→ СПИСОК ЗАДАНИЙ
(1) Выпишите из отрывка о постановках «Гамлета» всё, начиная с «Больше трех с» и вплоть до «современного советского театра.».
(2) Допишите продолжение отрывка о постановках «Гамлета», начав сразу после его последнего предложения.
── ОТРЫВОК ДЛЯ ЧТЕНИЯ ──
Больше трех с половиной веков держится "Гамлет" на сценических подмостках. Это самая репертуарная пьеса мирового театра. Первым исполнителем главной роли был друг и постоянный сотрудник Шекспира по театру - Ричард Бербедж. После него чуть ли не все выдающиеся актеры Европы и Америки выступали в этой роли. В анналах театра каждой страны числятся имена прославленных исполнителей роли датского принца. Постановка трагедии почти всегда - событие в театральной жизни.
Сценическая трактовка "Гамлета" менялась с развитием театра. История постановок трагедии - это история всех сценических стилей и манер, возникавших на протяжении многовекового развития мирового театра. Однако, сколь ни поучителен был бы обзор сценической истории трагедии, здесь мы не можем заняться им. Наша задача скромнее - мы ограничимся вопросами, представляющими наибольшую актуальность для современного советского театра.
Как приблизить трагедию к зрителю нашего времени? Вот вопрос, волновавший многих режиссеров, и среди предложенных решений одно заключалось в том, чтобы перенести действие в более близкое нам время. Современный английский театр знает несколько таких опытов, из которых особенно прославилась постановка Тайрона Гатри в лондонском театре Олд Вик в 1938 году, когда трагедию играли в современных костюмах на фоне современного интерьера. Роль Гамлета исполнял Алек Гиннес.
"Гамлет" в современных костюмах представляется многим просто профанацией Ееликой трагедии. Между тем эксперимент такого рода не лишен некоторого обоснования. Оно состоит в том, что шекспировская трагедия сама не содержит ясных и безусловных показаний времени действия. Сюжет ее восходит к раннему средневековью, но в обработке, сделанной Шекспиром, много примет эпохи Возрождения, и среди них особенно важным является то обстоятельство, что Гамлет, Горацио, Розенкранц и Гильденстерн - четыре персонажа! - учились в Виттенбергском университете.
───
── ФРАГМЕНТ ДАННЫХ ──
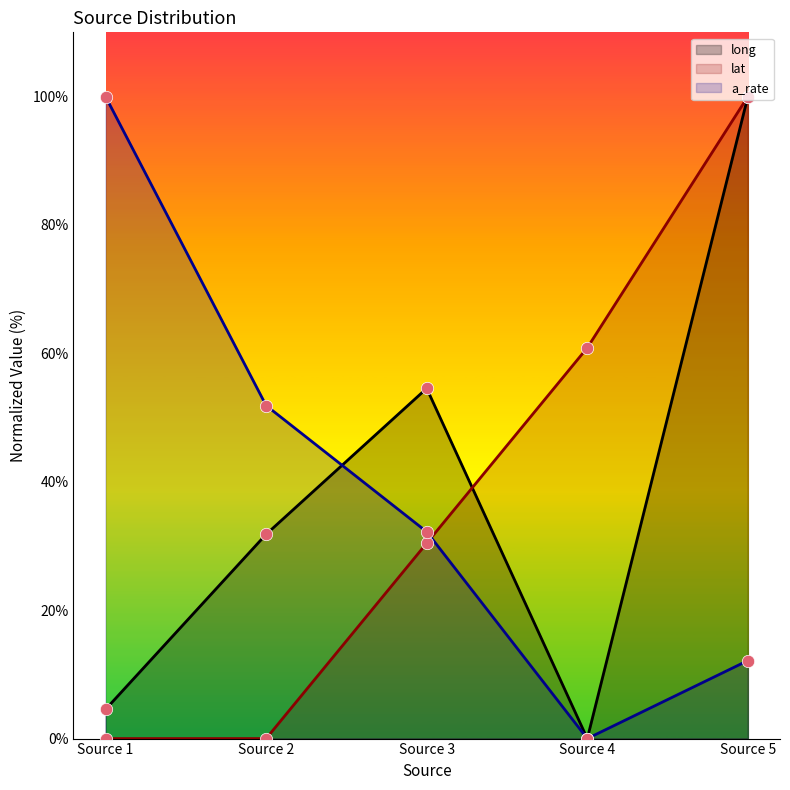

Which series has the widest spread of Y values?

long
───
→ ОТВЕТЫ К ЗАДАНИЯМ
(1)
Больше трех с половиной веков держится "Гамлет" на сценических подмостках. Это самая репертуарная пьеса мирового театра. Первым исполнителем главной роли был друг и постоянный сотрудник Шекспира по театру - Ричард Бербедж. После него чуть ли не все выдающиеся актеры Европы и Америки выступали в этой роли. В анналах театра каждой страны числятся имена прославленных исполнителей роли датского принца. Постановка трагедии почти всегда - событие в театральной жизни.
Сценическая трактовка "Гамлета" менялась с развитием театра. История постановок трагедии - это история всех сценических стилей и манер, возникавших на протяжении многовекового развития мирового театра. Однако, сколь ни поучителен был бы обзор сценической истории трагедии, здесь мы не можем заняться им. Наша задача скромнее - мы ограничимся вопросами, представляющими наибольшую актуальность для современного советского театра.

(2)
На сцене Шекспировского театра "Гамлет" шел в костюмах современных, ни исторического, ни национального колорита тогдашний театр почти не знал. В XVII и XVIII веках трагедию играли соответственно в костюмах своего времени. Старинные гравюры сохранили нам облик Беттертона в роли Гамлета - он был в парике с буклями и в долгополом кафтане. Гаррик играл Гамлета в парике с косичкой, перевязанной лентой, в широком незастегнутом кафтане, из под которого виднелся длинный жилет, в панталонах до колен, черных чулках и туфлях с пряжками. Лишь актеры романтической поры ввели в начале XIX века некое подобие исторического костюма.
Таким образом для зрителей XVII-XVIII веков не существовало того отдаления персонажей от современности, которое возникает при оформлении спектакля в более или менее точно воспроизводимом историческом колорите. Но было бы неверно думать, что современность постановки достигалась в те времена через посредство костюма и декораций. Шекспира приближали к зрителю тогда иным способом - посредством переделки и подгонки текста в духе, соответствовавшем понятиям эпохи.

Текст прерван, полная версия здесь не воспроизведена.